Exercise requirements >> Format every line of the entries below as a Markdown table with two columns, Row and Text, numbering the rows consecutively and omitting blank lines. Leave the pictures out of the table.
════
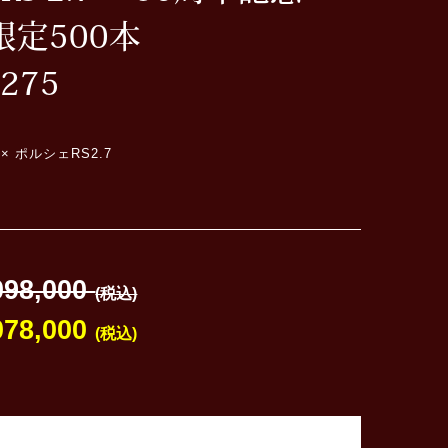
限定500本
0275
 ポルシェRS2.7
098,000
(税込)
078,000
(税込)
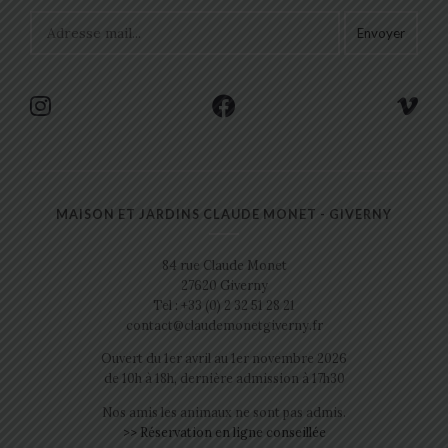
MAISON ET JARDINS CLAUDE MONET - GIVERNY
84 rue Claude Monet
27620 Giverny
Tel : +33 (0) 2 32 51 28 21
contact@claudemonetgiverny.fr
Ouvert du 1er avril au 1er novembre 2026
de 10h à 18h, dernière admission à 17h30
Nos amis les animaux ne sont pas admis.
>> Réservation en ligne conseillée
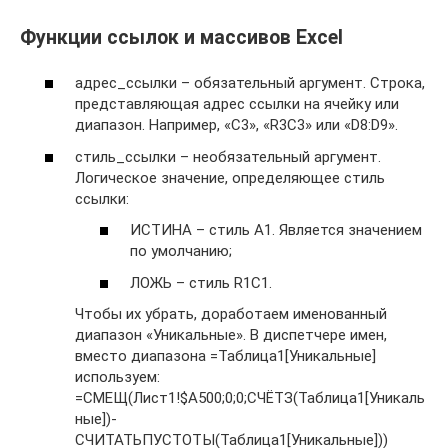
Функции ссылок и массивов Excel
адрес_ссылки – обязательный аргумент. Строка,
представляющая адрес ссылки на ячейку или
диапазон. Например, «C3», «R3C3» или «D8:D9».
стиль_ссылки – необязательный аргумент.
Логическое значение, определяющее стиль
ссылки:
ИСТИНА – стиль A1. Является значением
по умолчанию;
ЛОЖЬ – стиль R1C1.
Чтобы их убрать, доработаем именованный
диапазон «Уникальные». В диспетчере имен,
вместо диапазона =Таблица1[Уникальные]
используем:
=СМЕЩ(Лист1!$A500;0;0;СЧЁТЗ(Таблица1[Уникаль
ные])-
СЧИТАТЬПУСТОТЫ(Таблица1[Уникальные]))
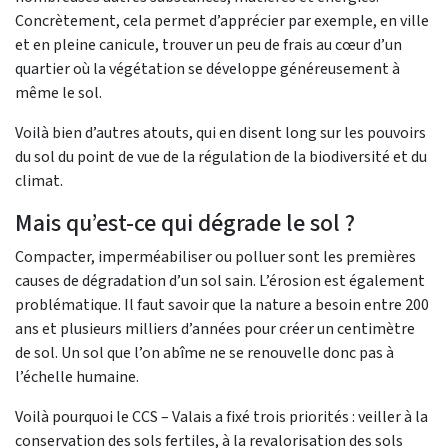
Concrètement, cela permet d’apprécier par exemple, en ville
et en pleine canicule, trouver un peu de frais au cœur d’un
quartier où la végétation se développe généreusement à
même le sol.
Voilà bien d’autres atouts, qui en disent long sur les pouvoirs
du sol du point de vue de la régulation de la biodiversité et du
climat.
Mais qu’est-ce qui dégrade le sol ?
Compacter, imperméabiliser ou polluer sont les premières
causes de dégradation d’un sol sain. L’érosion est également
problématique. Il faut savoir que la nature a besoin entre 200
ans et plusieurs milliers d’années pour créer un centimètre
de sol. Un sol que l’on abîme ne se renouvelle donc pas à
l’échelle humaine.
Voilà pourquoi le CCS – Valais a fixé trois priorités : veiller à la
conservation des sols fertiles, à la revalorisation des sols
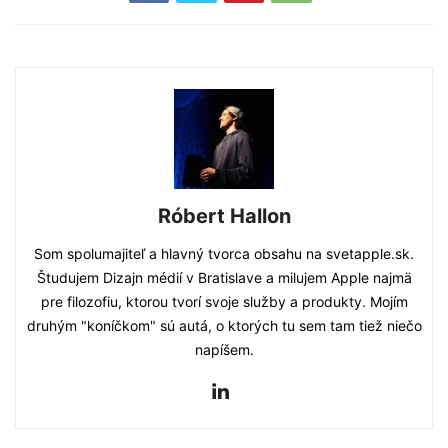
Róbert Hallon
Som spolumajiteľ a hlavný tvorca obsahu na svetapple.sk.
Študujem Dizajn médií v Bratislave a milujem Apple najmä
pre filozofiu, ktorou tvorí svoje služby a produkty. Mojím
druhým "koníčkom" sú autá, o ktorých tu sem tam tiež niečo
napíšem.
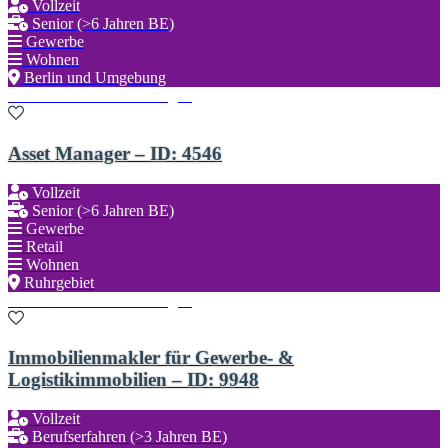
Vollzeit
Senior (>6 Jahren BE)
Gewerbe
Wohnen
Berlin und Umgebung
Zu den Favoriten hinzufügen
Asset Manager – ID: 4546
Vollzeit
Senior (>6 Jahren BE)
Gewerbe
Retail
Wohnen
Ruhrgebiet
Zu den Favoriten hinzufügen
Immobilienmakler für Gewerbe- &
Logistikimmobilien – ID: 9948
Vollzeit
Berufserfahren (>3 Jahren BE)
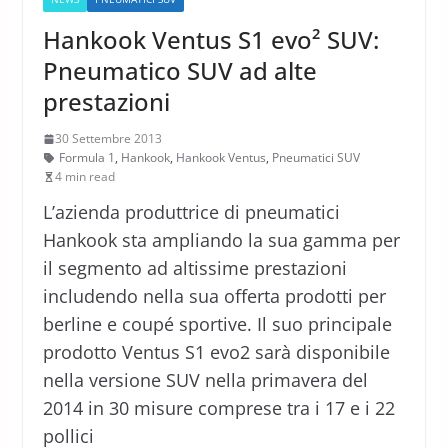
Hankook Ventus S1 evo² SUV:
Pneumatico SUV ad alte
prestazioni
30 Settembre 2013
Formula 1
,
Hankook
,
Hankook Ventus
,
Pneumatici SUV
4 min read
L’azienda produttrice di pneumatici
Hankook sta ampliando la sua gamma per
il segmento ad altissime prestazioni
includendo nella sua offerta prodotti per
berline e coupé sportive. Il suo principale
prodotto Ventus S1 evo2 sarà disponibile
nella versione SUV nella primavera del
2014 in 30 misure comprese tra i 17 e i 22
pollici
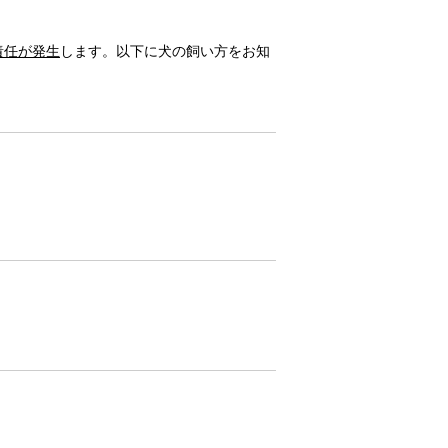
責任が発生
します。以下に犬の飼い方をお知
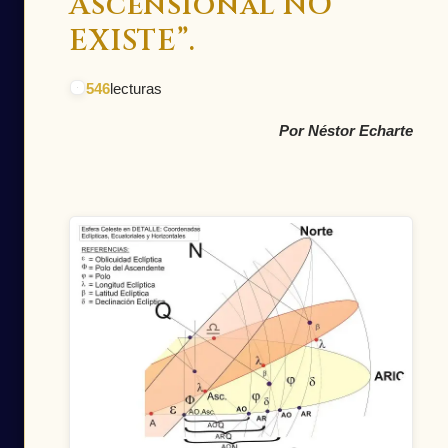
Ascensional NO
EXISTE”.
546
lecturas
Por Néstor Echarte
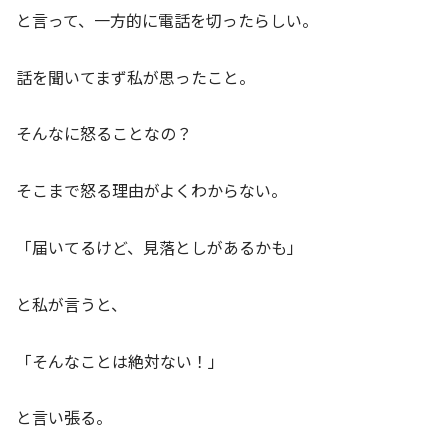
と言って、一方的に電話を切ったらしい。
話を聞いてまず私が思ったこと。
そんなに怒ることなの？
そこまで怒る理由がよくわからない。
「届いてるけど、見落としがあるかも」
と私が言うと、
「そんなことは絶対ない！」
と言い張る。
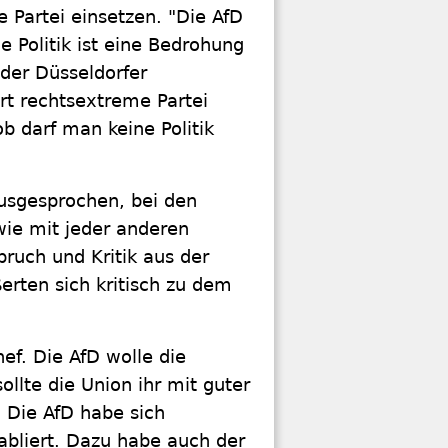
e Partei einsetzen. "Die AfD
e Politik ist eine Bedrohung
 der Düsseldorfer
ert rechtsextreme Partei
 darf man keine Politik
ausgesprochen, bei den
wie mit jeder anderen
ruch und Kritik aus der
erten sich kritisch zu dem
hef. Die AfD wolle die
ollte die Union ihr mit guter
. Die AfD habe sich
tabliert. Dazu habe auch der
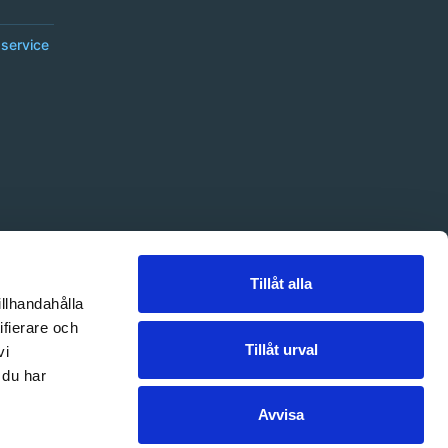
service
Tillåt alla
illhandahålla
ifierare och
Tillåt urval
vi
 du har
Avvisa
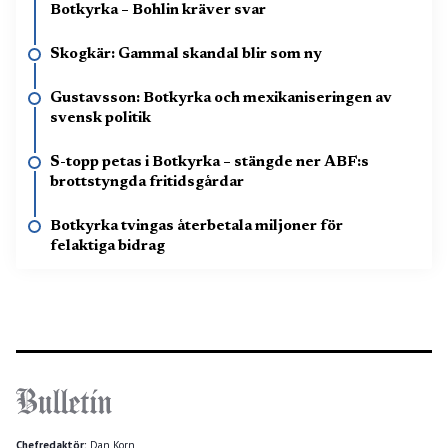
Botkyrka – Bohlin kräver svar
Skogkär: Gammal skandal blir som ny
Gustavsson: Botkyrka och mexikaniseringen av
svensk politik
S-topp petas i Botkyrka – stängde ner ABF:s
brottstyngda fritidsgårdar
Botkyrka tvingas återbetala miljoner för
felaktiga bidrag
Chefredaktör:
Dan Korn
════
Output of the task >>
| Row | Text |
|---|---|
| 1 | 限定500本 |
| 2 | 0275 |
| 3 |  ポルシェRS2.7 |
| 4 | 098,000 |
| 5 | (税込) |
| 6 | 078,000 |
| 7 | (税込) |
| 8 | MAISON ET JARDINS CLAUDE MONET - GIVERNY |
| 9 | 84 rue Claude Monet |
| 10 | 27620 Giverny |
| 11 | Tel : +33 (0) 2 32 51 28 21 |
| 12 | contact@claudemonetgiverny.fr |
| 13 | Ouvert du 1er avril au 1er novembre 2026 |
| 14 | de 10h à 18h, dernière admission à 17h30 |
| 15 | Nos amis les animaux ne sont pas admis. |
| 16 | >> Réservation en ligne conseillée |
| 17 | Функции ссылок и массивов Excel |
| 18 | адрес_ссылки – обязательный аргумент. Строка, |
| 19 | представляющая адрес ссылки на ячейку или |
| 20 | диапазон. Например, «C3», «R3C3» или «D8:D9». |
| 21 | стиль_ссылки – необязательный аргумент. |
| 22 | Логическое значение, определяющее стиль |
| 23 | ссылки: |
| 24 | ИСТИНА – стиль A1. Является значением |
| 25 | по умолчанию; |
| 26 | ЛОЖЬ – стиль R1C1. |
| 27 | Чтобы их убрать, доработаем именованный |
| 28 | диапазон «Уникальные». В диспетчере имен, |
| 29 | вместо диапазона =Таблица1[Уникальные] |
| 30 | используем: |
| 31 | =СМЕЩ(Лист1!$A500;0;0;СЧЁТЗ(Таблица1[Уникаль |
| 32 | ные])- |
| 33 | СЧИТАТЬПУСТОТЫ(Таблица1[Уникальные])) |
| 34 | Concrètement, cela permet d’apprécier par exemple, en ville |
| 35 | et en pleine canicule, trouver un peu de frais au cœur d’un |
| 36 | quartier où la végétation se développe généreusement à |
| 37 | même le sol. |
| 38 | Voilà bien d’autres atouts, qui en disent long sur les pouvoirs |
| 39 | du sol du point de vue de la régulation de la biodiversité et du |
| 40 | climat. |
| 41 | Mais qu’est-ce qui dégrade le sol ? |
| 42 | Compacter, imperméabiliser ou polluer sont les premières |
| 43 | causes de dégradation d’un sol sain. L’érosion est également |
| 44 | problématique. Il faut savoir que la nature a besoin entre 200 |
| 45 | ans et plusieurs milliers d’années pour créer un centimètre |
| 46 | de sol. Un sol que l’on abîme ne se renouvelle donc pas à |
| 47 | l’échelle humaine. |
| 48 | Voilà pourquoi le CCS – Valais a fixé trois priorités : veiller à la |
| 49 | conservation des sols fertiles, à la revalorisation des sols |
| 50 | Róbert Hallon |
| 51 | Som spolumajiteľ a hlavný tvorca obsahu na svetapple.sk. |
| 52 | Študujem Dizajn médií v Bratislave a milujem Apple najmä |
| 53 | pre filozofiu, ktorou tvorí svoje služby a produkty. Mojím |
| 54 | druhým "koníčkom" sú autá, o ktorých tu sem tam tiež niečo |
| 55 | napíšem. |
| 56 | Vollzeit |
| 57 | Senior (>6 Jahren BE) |
| 58 | Gewerbe |
| 59 | Wohnen |
| 60 | Berlin und Umgebung |
| 61 | Zu den Favoriten hinzufügen |
| 62 | Asset Manager – ID: 4546 |
| 63 | Vollzeit |
| 64 | Senior (>6 Jahren BE) |
| 65 | Gewerbe |
| 66 | Retail |
| 67 | Wohnen |
| 68 | Ruhrgebiet |
| 69 | Zu den Favoriten hinzufügen |
| 70 | Immobilienmakler für Gewerbe- & |
| 71 | Logistikimmobilien – ID: 9948 |
| 72 | Vollzeit |
| 73 | Berufserfahren (>3 Jahren BE) |
| 74 | Hankook Ventus S1 evo² SUV: |
| 75 | Pneumatico SUV ad alte |
| 76 | prestazioni |
| 77 | 30 Settembre 2013 |
| 78 | Formula 1 |
| 79 | , |
| 80 | Hankook |
| 81 | , |
| 82 | Hankook Ventus |
| 83 | , |
| 84 | Pneumatici SUV |
| 85 | 4 min read |
| 86 | L’azienda produttrice di pneumatici |
| 87 | Hankook sta ampliando la sua gamma per |
| 88 | il segmento ad altissime prestazioni |
| 89 | includendo nella sua offerta prodotti per |
| 90 | berline e coupé sportive. Il suo principale |
| 91 | prodotto Ventus S1 evo2 sarà disponibile |
| 92 | nella versione SUV nella primavera del |
| 93 | 2014 in 30 misure comprese tra i 17 e i 22 |
| 94 | pollici |
| 95 | 責任が発生 |
| 96 | します。以下に犬の飼い方をお知 |
| 97 | Ascensional NO |
| 98 | EXISTE”. |
| 99 | 546 |
| 100 | lecturas |
| 101 | Por Néstor Echarte |
| 102 | と言って、一方的に電話を切ったらしい。 |
| 103 | 話を聞いてまず私が思ったこと。 |
| 104 | そんなに怒ることなの？ |
| 105 | そこまで怒る理由がよくわからない。 |
| 106 | 「届いてるけど、見落としがあるかも」 |
| 107 | と私が言うと、 |
| 108 | 「そんなことは絶対ない！」 |
| 109 | と言い張る。 |
| 110 | e Partei einsetzen. "Die AfD |
| 111 | e Politik ist eine Bedrohung |
| 112 |  der Düsseldorfer |
| 113 | ert rechtsextreme Partei |
| 114 |  darf man keine Politik |
| 115 | ausgesprochen, bei den |
| 116 | wie mit jeder anderen |
| 117 | ruch und Kritik aus der |
| 118 | erten sich kritisch zu dem |
| 119 | hef. Die AfD wolle die |
| 120 | ollte die Union ihr mit guter |
| 121 | . Die AfD habe sich |
| 122 | tabliert. Dazu habe auch der |
| 123 | service |
| 124 | Tillåt alla |
| 125 | illhandahålla |
| 126 | ifierare och |
| 127 | Tillåt urval |
| 128 | vi |
| 129 |  du har |
| 130 | Avvisa |
| 131 | Botkyrka – Bohlin kräver svar |
| 132 | Skogkär: Gammal skandal blir som ny |
| 133 | Gustavsson: Botkyrka och mexikaniseringen av |
| 134 | svensk politik |
| 135 | S-topp petas i Botkyrka – stängde ner ABF:s |
| 136 | brottstyngda fritidsgårdar |
| 137 | Botkyrka tvingas återbetala miljoner för |
| 138 | felaktiga bidrag |
| 139 | Chefredaktör: |
| 140 | Dan Korn |